CCH® Healthcare Compliance — 11/03/09

Implementation of Part D e-prescribing surveyed by CMS

As required by the Medicare Prescription Drug, Improvement, and Modernization Act of 2003, CMS established electronic prescribing standards to facilitate the communication of prescription information among prescribers (e.g., physicians), Part D plan sponsors, and dispensers (e.g., pharmacies). Three of these standards enable the flow of eligibility, medication history, and formulary and benefits information between plan sponsors and prescribers at the point of care.

These plan-to-prescriber standards are (1) Accredited Standards Committee X12N 270/271, (2) SCRIPT 8.1, and (3) Formulary & Benefits Standard 1.0. The Formulary & Benefits Standard 1.0 consists of four components: (1) Formulary Status List, (2) Formulary Alternatives List, (3) Coverage List, and (4) Copayment List.

CMS required that plan sponsors implement two standards by January 2006 and the remaining standard by April 2009. Between August and September 2008, the Office of Inspector General (OIG) surveyed all Part D plan sponsors for plan year 2008 to determine the extent of their implementation of the standards. The OIG received responses from 262 plan sponsors for a 94 percent response rate.

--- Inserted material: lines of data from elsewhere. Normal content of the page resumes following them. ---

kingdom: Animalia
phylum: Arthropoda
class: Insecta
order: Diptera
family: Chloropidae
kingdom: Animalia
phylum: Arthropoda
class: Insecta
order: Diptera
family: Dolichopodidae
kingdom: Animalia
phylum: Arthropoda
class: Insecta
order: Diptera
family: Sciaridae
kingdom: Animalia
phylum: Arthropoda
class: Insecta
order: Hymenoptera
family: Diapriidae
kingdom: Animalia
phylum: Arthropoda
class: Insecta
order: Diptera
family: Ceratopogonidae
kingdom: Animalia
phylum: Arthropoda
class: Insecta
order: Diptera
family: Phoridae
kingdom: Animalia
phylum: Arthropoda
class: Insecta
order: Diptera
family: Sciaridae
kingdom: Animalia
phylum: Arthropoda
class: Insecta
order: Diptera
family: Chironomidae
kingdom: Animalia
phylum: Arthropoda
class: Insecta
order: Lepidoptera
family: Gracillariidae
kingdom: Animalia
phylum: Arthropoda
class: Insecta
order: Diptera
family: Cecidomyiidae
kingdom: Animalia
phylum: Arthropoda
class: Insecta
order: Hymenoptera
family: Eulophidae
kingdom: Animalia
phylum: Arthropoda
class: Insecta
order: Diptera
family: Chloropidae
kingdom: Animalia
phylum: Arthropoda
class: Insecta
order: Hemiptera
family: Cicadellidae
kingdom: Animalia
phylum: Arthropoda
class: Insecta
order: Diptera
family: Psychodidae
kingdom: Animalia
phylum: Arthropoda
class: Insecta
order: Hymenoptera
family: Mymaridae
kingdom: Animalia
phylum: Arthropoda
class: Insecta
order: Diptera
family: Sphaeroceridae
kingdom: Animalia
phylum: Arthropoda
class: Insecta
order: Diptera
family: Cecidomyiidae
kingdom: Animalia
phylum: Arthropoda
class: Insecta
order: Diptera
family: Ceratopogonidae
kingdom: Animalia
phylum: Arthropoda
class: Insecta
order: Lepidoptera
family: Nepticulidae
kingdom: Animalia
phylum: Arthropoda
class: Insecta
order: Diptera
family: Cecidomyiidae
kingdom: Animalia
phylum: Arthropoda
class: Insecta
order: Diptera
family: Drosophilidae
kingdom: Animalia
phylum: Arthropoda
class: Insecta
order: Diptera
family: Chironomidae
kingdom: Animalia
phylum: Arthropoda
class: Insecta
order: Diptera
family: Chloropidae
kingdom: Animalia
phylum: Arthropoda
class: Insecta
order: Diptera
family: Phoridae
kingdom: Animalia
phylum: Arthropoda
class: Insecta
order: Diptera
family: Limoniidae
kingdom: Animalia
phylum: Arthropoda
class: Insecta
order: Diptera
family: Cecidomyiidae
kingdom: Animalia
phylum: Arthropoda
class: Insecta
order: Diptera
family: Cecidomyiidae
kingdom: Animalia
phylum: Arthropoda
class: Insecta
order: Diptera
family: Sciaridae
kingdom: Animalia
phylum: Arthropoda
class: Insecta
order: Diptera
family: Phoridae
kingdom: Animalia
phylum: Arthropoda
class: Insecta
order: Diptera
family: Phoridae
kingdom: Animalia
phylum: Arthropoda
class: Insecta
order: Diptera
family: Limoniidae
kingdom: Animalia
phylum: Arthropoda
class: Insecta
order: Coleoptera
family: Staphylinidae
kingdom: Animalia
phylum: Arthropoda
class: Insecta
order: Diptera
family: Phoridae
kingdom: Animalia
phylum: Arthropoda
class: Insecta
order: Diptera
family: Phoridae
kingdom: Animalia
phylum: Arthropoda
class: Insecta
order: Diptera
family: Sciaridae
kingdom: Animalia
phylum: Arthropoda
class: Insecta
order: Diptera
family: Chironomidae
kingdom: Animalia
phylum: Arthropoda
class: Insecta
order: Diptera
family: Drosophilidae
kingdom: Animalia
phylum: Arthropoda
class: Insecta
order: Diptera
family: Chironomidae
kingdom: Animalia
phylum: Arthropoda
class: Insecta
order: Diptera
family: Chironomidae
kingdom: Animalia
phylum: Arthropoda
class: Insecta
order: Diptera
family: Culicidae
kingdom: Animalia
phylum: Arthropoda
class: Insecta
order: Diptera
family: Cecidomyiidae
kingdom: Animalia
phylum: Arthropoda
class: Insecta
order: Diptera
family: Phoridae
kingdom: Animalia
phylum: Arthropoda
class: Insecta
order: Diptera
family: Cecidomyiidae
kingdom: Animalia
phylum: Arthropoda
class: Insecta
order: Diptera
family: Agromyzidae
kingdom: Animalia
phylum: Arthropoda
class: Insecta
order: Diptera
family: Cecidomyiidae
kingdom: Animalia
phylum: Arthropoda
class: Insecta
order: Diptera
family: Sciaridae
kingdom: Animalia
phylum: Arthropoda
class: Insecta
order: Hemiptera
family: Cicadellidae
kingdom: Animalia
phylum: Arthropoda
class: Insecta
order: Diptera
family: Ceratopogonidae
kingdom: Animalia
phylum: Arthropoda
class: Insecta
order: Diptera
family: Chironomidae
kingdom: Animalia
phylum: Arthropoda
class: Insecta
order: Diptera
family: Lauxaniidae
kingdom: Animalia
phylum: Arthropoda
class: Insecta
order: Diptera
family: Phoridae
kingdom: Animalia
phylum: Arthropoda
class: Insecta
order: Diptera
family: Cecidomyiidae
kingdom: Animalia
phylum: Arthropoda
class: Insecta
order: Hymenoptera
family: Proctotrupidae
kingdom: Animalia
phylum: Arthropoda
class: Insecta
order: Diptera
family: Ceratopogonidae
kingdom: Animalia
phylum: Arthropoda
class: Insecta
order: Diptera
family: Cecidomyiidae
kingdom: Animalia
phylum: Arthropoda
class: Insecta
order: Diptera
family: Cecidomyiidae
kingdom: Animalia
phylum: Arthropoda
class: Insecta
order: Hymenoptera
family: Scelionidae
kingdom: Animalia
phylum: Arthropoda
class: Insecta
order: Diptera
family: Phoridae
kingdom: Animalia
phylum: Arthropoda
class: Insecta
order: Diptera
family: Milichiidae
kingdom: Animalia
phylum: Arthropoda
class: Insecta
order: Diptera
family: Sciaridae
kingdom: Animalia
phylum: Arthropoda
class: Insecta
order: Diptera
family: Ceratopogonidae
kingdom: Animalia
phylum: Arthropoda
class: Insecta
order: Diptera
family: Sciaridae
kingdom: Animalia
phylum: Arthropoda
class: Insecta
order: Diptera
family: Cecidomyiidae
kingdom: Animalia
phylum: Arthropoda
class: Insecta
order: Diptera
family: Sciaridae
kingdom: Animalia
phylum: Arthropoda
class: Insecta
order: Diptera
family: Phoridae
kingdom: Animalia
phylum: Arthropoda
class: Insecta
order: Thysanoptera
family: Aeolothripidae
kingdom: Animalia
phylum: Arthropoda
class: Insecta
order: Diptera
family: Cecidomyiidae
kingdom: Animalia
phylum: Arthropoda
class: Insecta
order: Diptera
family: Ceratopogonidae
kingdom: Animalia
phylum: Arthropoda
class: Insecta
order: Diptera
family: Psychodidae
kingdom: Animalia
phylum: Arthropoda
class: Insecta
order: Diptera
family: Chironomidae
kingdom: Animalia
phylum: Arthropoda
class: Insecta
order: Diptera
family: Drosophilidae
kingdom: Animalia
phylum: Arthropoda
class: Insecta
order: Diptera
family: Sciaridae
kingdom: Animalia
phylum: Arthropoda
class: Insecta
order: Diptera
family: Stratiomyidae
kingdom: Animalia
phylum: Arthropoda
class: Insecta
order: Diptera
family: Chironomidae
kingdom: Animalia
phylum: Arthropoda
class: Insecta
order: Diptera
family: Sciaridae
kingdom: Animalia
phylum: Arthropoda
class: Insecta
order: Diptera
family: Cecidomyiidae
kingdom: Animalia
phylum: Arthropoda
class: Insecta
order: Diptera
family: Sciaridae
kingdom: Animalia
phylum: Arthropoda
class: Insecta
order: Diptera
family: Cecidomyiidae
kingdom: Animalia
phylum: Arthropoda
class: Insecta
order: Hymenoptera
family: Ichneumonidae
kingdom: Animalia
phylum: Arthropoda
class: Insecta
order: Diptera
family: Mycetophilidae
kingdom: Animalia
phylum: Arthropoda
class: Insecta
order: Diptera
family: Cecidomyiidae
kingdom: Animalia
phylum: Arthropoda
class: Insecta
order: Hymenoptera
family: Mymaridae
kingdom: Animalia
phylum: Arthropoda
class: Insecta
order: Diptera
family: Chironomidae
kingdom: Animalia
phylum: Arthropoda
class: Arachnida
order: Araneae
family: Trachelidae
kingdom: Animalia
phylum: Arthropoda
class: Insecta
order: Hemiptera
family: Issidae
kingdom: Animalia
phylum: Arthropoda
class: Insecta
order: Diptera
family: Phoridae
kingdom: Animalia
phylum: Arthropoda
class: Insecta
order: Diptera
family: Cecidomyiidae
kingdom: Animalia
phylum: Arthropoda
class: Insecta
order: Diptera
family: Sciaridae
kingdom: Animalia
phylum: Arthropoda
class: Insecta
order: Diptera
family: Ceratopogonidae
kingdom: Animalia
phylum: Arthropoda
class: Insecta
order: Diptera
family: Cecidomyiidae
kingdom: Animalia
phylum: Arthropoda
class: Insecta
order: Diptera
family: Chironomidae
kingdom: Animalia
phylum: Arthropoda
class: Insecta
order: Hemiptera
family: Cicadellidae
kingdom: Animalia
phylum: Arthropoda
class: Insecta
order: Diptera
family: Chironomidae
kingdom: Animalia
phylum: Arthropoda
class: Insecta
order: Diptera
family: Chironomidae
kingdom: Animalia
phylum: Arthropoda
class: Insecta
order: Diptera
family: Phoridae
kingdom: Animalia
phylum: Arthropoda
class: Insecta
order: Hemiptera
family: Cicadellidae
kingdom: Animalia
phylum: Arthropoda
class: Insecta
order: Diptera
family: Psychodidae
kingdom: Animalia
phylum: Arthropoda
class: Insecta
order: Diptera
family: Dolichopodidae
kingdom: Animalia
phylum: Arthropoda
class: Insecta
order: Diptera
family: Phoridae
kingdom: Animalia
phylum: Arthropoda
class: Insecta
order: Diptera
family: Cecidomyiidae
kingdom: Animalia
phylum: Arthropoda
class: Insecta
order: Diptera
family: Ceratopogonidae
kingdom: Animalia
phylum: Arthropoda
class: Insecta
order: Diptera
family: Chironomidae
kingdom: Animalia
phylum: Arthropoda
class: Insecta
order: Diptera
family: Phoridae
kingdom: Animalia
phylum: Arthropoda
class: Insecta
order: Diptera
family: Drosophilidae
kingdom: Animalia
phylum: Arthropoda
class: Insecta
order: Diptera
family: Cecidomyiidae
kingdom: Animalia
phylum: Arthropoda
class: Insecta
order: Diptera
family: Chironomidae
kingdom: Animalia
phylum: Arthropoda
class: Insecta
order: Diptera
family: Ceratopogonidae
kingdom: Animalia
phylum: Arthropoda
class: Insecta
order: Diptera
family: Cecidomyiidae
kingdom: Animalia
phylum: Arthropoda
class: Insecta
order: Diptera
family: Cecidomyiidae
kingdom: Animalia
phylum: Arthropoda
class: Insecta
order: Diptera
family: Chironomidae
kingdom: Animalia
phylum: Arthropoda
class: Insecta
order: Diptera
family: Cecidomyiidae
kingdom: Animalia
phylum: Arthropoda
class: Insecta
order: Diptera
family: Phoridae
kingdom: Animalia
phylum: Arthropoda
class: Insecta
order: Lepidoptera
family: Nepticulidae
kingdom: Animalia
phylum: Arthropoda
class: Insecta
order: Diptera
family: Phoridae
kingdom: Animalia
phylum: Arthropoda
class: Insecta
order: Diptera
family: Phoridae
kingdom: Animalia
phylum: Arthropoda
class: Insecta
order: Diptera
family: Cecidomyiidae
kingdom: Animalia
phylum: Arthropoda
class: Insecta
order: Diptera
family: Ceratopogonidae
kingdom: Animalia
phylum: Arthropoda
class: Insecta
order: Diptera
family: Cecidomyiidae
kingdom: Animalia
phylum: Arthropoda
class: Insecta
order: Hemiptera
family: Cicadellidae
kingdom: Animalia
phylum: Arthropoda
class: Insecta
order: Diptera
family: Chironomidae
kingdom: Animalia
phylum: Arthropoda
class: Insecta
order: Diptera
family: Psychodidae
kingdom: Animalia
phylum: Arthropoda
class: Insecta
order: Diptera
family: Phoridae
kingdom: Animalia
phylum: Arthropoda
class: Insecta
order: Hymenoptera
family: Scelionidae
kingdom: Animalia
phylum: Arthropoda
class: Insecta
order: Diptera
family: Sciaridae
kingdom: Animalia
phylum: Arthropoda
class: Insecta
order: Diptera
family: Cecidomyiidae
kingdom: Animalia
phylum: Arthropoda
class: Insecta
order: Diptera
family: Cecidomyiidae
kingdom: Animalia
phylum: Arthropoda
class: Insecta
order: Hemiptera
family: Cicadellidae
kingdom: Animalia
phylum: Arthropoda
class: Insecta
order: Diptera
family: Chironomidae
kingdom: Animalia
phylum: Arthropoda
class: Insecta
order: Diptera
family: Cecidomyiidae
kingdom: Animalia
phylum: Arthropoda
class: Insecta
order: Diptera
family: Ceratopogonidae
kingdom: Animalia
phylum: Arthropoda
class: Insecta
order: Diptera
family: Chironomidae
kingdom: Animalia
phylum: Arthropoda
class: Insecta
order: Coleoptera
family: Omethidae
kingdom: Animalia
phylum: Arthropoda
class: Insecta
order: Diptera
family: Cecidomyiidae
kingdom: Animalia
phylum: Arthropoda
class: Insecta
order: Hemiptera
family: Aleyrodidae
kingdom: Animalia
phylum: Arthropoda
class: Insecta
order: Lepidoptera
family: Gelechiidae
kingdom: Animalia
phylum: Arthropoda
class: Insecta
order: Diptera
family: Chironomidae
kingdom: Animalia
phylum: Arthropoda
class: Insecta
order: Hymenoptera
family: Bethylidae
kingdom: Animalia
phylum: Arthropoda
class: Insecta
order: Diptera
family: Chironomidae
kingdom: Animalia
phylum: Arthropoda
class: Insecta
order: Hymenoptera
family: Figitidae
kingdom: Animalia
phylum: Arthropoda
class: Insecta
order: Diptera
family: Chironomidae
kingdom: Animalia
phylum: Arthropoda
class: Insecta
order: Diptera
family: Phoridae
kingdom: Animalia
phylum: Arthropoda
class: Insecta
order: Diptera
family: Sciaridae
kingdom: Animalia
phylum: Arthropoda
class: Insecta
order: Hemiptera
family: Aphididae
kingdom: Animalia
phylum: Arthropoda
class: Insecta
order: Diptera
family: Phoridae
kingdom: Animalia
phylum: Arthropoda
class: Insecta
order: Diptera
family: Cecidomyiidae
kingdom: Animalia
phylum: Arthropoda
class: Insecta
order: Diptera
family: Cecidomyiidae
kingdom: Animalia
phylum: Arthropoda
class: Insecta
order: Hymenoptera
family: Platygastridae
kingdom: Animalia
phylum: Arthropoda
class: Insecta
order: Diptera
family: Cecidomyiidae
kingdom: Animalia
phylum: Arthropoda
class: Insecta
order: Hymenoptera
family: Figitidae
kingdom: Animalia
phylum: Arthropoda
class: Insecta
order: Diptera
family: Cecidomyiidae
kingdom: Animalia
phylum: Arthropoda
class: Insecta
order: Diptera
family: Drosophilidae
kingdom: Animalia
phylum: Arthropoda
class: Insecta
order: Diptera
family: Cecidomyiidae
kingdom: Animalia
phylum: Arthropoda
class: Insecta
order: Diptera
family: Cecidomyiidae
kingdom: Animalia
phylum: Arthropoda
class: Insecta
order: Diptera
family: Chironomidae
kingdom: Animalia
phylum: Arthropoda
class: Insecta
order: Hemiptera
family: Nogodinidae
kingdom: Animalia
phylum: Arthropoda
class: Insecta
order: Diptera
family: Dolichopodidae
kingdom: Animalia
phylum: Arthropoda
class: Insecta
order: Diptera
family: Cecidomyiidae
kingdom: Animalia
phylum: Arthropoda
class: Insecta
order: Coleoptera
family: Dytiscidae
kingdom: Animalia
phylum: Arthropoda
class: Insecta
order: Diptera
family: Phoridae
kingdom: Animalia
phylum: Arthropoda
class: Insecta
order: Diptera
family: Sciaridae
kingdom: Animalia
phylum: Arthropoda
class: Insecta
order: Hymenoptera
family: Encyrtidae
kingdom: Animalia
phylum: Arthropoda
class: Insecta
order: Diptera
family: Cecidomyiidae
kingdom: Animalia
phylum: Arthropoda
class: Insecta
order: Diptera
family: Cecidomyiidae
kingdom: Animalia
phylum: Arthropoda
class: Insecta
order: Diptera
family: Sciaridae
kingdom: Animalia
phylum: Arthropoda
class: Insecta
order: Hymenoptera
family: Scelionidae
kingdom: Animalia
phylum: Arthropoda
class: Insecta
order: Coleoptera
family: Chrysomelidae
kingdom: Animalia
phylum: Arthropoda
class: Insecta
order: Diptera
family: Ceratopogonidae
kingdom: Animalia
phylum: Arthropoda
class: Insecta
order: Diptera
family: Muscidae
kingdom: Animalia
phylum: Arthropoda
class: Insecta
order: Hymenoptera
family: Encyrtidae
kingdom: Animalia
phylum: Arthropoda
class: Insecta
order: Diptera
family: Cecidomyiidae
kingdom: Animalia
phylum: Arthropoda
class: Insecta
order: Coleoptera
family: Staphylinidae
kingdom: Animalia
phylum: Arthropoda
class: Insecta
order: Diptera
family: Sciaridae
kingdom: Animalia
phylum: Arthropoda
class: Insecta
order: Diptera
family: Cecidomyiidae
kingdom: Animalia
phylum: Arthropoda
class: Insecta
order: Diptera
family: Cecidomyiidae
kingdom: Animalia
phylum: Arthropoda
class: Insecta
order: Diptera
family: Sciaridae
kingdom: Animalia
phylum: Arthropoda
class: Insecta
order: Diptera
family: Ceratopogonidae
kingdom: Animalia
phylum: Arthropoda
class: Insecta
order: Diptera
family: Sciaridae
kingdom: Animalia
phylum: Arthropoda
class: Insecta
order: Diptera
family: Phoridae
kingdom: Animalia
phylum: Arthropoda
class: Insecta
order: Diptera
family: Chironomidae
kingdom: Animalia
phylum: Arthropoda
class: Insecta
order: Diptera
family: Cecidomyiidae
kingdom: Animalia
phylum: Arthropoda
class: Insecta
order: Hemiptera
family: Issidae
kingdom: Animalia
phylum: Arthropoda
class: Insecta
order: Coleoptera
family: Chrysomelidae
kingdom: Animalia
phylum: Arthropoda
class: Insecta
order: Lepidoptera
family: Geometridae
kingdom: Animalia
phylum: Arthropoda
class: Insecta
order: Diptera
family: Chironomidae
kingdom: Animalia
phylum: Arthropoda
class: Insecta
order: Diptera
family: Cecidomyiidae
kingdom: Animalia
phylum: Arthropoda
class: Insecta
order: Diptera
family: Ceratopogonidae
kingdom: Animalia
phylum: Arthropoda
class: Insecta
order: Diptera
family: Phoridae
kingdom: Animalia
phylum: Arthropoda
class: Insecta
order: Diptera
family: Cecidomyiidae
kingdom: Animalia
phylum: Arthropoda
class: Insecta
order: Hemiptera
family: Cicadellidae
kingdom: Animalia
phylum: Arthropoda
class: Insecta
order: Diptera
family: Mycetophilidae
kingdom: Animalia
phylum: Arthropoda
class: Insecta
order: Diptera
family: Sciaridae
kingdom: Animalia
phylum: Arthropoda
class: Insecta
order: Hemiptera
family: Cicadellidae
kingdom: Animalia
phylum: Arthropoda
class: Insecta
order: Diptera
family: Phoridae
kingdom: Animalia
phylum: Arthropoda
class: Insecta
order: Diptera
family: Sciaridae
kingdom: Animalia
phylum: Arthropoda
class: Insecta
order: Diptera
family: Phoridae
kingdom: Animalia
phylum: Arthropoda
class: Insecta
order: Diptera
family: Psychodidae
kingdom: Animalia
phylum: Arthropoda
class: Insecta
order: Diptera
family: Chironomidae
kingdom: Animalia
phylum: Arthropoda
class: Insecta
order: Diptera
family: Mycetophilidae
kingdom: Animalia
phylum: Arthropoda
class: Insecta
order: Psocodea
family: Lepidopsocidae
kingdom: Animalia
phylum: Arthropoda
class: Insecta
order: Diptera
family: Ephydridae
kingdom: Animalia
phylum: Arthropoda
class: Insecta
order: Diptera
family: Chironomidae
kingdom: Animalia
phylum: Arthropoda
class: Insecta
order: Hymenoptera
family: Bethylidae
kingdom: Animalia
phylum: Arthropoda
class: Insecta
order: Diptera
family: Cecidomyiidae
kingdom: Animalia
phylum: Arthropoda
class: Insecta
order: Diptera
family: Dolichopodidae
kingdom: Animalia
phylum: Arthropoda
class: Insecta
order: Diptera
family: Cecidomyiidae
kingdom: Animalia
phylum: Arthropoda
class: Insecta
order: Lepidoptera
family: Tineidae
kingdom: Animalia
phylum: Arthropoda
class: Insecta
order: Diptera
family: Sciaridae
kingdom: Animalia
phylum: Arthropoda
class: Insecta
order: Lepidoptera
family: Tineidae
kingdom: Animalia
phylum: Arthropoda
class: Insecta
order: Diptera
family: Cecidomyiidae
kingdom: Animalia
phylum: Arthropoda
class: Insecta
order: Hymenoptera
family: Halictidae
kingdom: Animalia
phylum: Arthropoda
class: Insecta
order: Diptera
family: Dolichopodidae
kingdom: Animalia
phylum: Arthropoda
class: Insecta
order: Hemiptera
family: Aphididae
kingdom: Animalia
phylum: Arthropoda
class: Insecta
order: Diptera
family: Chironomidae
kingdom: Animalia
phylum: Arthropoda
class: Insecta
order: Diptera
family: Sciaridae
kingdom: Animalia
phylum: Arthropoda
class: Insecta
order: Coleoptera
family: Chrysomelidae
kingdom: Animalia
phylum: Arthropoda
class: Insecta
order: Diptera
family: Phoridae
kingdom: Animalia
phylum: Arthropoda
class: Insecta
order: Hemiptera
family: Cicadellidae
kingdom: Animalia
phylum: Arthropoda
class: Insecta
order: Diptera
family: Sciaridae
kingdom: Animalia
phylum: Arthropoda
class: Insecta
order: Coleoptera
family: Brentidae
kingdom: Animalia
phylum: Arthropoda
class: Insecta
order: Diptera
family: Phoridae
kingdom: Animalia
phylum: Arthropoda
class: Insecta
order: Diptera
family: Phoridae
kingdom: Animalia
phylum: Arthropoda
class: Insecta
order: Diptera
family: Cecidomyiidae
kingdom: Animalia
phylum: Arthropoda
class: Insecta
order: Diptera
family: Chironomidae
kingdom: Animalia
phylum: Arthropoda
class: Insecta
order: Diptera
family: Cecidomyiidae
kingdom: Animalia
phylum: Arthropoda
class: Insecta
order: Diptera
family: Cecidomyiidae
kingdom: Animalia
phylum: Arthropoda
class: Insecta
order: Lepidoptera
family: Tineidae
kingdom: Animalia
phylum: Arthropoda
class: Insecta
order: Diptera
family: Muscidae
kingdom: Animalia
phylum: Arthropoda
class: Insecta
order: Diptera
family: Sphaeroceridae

Survey results. The OIG survey found that: (1) nearly 80 percent of plan sponsors reported at least partial plan-to-prescriber connectivity but few reported complete connectivity; (2) problems implementing Formulary & Benefits Standard 1.0 limit complete plan-to-prescriber connectivity; and (3) only 5.0 percent of plan sponsors reported no plan-to-dispenser connectivity.

Recommendations. OIG recommends that CMS ensure that plan sponsors completely implement the plan-to-prescriber and plan-to-dispenser standards. To achieve this, CMS could continue to educate plan sponsors about e-prescribing requirements, clarify e-prescribing standards exemptions, or use corrective action plans and civil monetary penalties to bring plan sponsors into compliance. OIG also recommends that CMS collaborate with plan sponsors, pharmaceutical benefits managers, and standards-development organizations to address batch-processing problems. CMS could also consider pilot-testing a real-time standard that enables plan sponsors to transmit beneficiary-specific formulary and benefits information.